Work task:
Show all lines containing "será" from the data below.

Listed entries:
========================================================================

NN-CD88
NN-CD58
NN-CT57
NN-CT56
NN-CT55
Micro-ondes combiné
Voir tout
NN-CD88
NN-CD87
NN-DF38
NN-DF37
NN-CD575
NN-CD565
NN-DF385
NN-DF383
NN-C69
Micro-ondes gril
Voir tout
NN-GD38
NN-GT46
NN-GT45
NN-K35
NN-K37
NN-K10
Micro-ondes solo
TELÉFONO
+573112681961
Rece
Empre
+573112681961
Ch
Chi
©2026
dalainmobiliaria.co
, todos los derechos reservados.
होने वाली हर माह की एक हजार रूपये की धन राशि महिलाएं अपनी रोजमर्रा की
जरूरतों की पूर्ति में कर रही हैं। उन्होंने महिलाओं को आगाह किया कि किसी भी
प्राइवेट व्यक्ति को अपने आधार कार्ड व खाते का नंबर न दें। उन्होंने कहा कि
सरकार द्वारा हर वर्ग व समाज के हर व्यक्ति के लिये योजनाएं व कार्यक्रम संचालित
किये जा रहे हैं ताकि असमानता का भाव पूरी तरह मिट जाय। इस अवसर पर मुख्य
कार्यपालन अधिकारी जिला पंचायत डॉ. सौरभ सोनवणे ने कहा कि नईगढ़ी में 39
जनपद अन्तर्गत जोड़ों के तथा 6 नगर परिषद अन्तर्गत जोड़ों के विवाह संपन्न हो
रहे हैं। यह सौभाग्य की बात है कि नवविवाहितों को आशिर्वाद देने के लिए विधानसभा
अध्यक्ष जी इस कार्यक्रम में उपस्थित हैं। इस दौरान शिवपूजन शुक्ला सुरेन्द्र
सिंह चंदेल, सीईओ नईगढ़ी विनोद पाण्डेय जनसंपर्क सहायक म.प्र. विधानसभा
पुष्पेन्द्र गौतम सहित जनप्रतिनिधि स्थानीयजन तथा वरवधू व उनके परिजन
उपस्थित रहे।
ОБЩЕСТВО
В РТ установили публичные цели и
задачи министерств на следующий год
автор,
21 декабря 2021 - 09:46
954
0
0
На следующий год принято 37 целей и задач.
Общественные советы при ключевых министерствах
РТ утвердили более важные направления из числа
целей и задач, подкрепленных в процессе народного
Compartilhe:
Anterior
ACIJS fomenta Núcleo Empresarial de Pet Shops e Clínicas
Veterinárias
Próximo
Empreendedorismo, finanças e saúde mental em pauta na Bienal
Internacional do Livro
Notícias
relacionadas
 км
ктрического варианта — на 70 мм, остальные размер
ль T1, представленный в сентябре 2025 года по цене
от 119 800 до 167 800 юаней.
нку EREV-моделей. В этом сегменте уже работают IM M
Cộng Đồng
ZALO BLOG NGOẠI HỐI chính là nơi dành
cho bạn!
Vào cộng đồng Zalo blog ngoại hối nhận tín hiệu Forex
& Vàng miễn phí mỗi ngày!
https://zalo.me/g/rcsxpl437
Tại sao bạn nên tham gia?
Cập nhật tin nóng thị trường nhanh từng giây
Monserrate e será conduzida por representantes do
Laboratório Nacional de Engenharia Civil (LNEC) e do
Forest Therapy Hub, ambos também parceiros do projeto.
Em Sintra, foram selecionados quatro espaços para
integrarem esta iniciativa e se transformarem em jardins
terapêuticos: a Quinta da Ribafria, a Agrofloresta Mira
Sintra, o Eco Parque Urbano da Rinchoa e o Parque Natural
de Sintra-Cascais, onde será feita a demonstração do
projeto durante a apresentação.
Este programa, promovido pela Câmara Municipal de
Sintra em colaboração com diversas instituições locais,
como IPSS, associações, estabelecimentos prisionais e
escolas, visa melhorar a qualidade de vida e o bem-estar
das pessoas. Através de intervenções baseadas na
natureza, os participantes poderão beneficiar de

========================================================================

Your solution:
Monserrate e será conduzida por representantes do
de Sintra-Cascais, onde será feita a demonstração do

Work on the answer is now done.